The results, Conger said, were solid contributors to growth that landed Northwire Inc. and its $48 million in annual sales on the Inc. magazine list of the 5,000 fastest growing private companies in the nation.
Northwire works with its customers to create specialized wire and cable products that are used in applications such as electric vehicles, factory automation, and wind turbines.
It recently won a contract, for instance, to provide cabling for the new Boeing KC-46 tanker aircraft under development for the Air Force.
The company, Conger says, prides itself on fast turnarounds as quickly as five days to custom-design, manufacture and deliver some products.
Competitors can take months for the same work, he says.
The manufacturing operation that Northwire plans in Carson City will help it meet those aggressive manufacturing and delivery promises to its West Coast customers.

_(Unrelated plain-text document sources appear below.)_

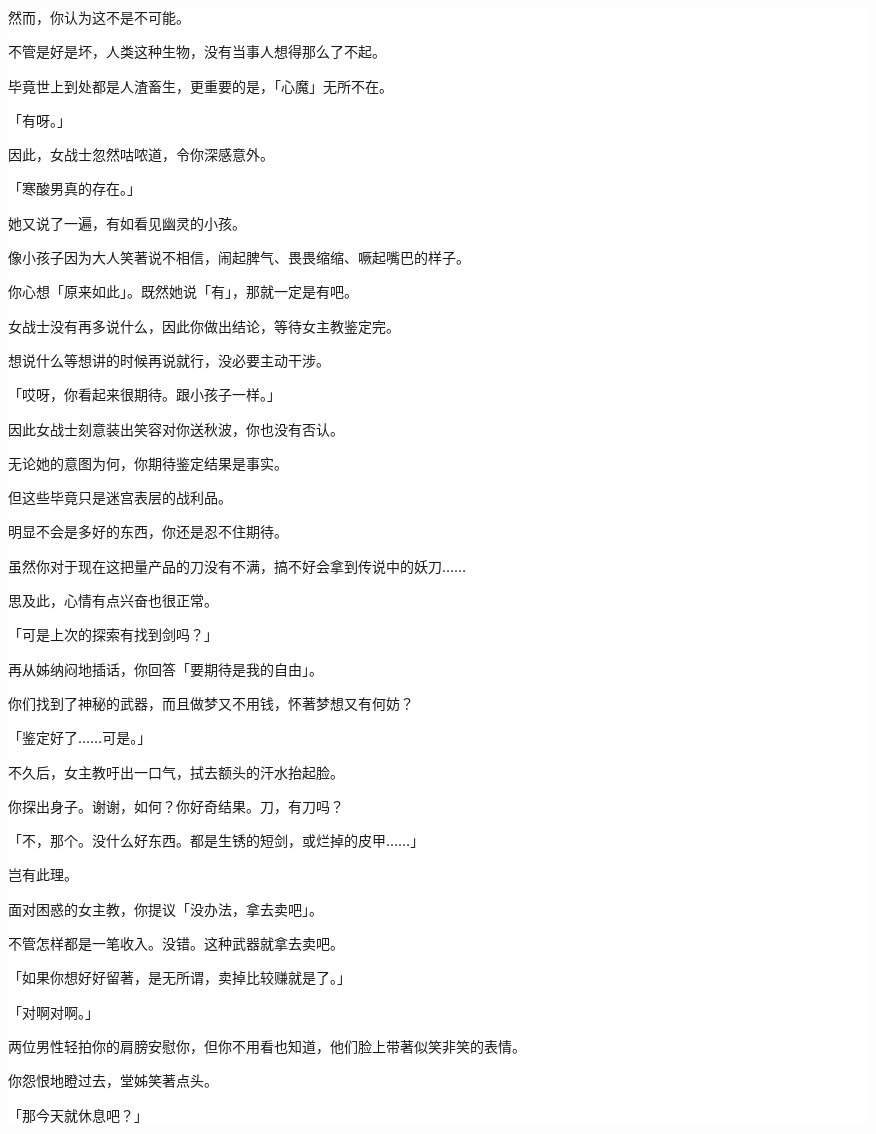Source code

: 然而，你认为这不是不可能。

不管是好是坏，人类这种生物，没有当事人想得那么了不起。

毕竟世上到处都是人渣畜生，更重要的是，「心魔」无所不在。

「有呀。」

因此，女战士忽然咕哝道，令你深感意外。

「寒酸男真的存在。」

她又说了一遍，有如看见幽灵的小孩。

像小孩子因为大人笑著说不相信，闹起脾气、畏畏缩缩、噘起嘴巴的样子。

你心想「原来如此」。既然她说「有」，那就一定是有吧。

女战士没有再多说什么，因此你做出结论，等待女主教鉴定完。

想说什么等想讲的时候再说就行，没必要主动干涉。

「哎呀，你看起来很期待。跟小孩子一样。」

因此女战士刻意装出笑容对你送秋波，你也没有否认。

无论她的意图为何，你期待鉴定结果是事实。

但这些毕竟只是迷宫表层的战利品。

明显不会是多好的东西，你还是忍不住期待。

虽然你对于现在这把量产品的刀没有不满，搞不好会拿到传说中的妖刀……

思及此，心情有点兴奋也很正常。

「可是上次的探索有找到剑吗？」

再从姊纳闷地插话，你回答「要期待是我的自由」。

你们找到了神秘的武器，而且做梦又不用钱，怀著梦想又有何妨？

「鉴定好了……可是。」

不久后，女主教吁出一口气，拭去额头的汗水抬起脸。

你探出身子。谢谢，如何？你好奇结果。刀，有刀吗？

「不，那个。没什么好东西。都是生锈的短剑，或烂掉的皮甲……」

岂有此理。

面对困惑的女主教，你提议「没办法，拿去卖吧」。

不管怎样都是一笔收入。没错。这种武器就拿去卖吧。

「如果你想好好留著，是无所谓，卖掉比较赚就是了。」

「对啊对啊。」

两位男性轻拍你的肩膀安慰你，但你不用看也知道，他们脸上带著似笑非笑的表情。

你怨恨地瞪过去，堂姊笑著点头。

「那今天就休息吧？」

While the sales engineering office in Carson City ramps up, Conger says manufacturing of the orders its staff lands will be handled at the company's already-busy Wisconsin and New Mexico facilities.
The company, which has been working with Bruce Robertson and Jack Brower of the Carson City office of Sperry Van Ness, expects to locate in a 50,000 to 120,000-square-foot manufacturing facility.
The company's timetable calls for the manufacturing facility to be in operation within a couple of years.
But a decision will need to be made more quickly because orders for the plant's capital equipment typically require lead times of eight to 12 months.
The company was founded in 1972. Its current owner and chief executive officer, Katina Kravik, represents the third generation of family owners.